Reading text ▸
------------------------------------------------
Devastating scenarios are playing out as cash-strapped governments choose between enforcing lockdowns or watching low-income families slide deeper into poverty, often with no safety nets to catch them.

India is the fourth worst-hit country in the world with more than 354,000 confirmed cases, though limited testing means the true number is likely much higher.

The number of fatalities leapt by more than 2,000 to top 11,900 yesterday after Mumbai and New Delhi updated their figures.

The government won plaudits in late March for imposing one of the world's strictest lockdowns.

But millions of migrant workers were left jobless and, unable to get home, sometimes held in crowded facilities that increased the risk of transmission.

As the government steadily lifts restrictions, cases have surged. 

In neighbouring Pakistan, which has recorded more than 160,000 cases and over 3,000 deaths, Prime Minister Imran Khan resisted a nationwide lockdown, saying the country could ill afford it.

Security personnel seal a residential sector in Islamabad as cases of Covid-19 continue to rise

Many there chose to ignore social distancing guidelines and provincial lockdowns were relaxed during last month's Eid al-Fitr holiday, helping fuel the current increase in cases. 

"When Eid celebrations came, the public took the ease of the lockdown as a sign that the disease was all over.
------------------------------------------------
Given entries ▸
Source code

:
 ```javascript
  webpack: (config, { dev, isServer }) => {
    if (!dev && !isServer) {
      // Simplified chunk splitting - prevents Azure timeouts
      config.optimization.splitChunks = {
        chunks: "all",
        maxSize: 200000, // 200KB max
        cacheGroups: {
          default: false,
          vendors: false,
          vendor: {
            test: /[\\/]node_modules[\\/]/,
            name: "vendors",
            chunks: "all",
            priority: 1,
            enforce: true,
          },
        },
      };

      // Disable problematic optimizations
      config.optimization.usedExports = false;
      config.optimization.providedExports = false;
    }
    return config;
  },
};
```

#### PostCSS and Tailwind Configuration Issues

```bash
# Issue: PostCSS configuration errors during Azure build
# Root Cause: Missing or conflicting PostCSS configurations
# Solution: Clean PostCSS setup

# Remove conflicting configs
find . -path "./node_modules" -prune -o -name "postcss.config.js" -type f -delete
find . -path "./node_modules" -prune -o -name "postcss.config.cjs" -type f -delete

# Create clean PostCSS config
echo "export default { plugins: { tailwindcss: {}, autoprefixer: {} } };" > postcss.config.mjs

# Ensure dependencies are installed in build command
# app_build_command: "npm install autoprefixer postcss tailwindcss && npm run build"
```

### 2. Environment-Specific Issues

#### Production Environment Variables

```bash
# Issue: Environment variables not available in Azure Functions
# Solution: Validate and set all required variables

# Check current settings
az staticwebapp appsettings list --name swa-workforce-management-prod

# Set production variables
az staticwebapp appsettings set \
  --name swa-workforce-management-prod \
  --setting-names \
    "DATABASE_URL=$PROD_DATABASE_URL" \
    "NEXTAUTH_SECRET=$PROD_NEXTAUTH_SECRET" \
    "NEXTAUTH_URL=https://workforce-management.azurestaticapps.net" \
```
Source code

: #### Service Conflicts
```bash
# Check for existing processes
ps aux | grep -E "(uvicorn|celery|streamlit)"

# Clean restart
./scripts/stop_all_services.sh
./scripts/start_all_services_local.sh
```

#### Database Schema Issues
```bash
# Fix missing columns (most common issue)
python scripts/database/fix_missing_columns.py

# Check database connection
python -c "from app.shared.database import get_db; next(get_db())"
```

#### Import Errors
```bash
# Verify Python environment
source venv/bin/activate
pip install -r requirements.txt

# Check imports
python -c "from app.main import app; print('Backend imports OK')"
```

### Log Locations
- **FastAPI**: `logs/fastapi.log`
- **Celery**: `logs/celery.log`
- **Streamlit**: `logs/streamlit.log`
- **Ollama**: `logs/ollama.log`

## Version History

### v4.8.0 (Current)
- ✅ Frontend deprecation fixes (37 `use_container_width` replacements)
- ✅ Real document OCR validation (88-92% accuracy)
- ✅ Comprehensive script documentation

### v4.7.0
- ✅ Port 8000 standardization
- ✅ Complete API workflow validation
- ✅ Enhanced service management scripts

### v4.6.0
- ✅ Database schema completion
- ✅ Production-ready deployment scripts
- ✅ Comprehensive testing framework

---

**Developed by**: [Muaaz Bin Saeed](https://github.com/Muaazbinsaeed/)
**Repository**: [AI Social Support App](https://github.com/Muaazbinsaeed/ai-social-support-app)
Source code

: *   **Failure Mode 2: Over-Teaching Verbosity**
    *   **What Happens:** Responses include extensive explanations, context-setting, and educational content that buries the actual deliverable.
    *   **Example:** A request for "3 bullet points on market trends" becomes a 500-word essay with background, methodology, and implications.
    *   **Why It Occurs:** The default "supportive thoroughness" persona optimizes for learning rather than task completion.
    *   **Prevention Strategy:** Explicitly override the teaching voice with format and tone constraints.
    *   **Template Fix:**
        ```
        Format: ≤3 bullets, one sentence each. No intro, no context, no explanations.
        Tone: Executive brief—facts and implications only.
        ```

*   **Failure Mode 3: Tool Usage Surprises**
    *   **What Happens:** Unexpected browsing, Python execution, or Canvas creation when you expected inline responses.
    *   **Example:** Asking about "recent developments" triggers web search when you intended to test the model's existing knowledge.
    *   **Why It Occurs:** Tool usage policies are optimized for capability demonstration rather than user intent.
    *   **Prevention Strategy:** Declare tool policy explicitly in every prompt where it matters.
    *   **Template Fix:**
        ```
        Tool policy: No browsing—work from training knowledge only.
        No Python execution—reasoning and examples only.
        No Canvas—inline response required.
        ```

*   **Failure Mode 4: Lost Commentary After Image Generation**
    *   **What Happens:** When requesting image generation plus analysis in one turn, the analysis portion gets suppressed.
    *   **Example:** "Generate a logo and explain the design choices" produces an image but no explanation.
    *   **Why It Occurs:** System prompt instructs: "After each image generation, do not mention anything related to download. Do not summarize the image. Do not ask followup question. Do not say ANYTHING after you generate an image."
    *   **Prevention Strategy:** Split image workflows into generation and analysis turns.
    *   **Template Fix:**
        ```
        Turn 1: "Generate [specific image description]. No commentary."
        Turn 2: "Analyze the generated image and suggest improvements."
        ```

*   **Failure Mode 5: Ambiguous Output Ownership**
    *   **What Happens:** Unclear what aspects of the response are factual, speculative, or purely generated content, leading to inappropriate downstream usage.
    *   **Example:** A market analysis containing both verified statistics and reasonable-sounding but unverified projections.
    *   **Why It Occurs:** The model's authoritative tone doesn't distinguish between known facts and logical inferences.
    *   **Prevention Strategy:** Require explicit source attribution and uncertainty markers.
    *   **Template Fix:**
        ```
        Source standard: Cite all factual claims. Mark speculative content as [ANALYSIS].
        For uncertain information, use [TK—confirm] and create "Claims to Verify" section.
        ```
------------------------------------------------
Answer these questions from the report on Covid-19 in India and Pakistan:
(a) How many confirmed cases has India recorded?
(b) When did the Indian government impose its lockdown?
(c) During which holiday were provincial lockdowns in Pakistan relaxed?
The data above come from a different source than the report on Covid-19 in India and Pakistan.

Finished exercise ▸
(a) More than 354,000.
(b) In late March.
(c) Last month's Eid al-Fitr holiday.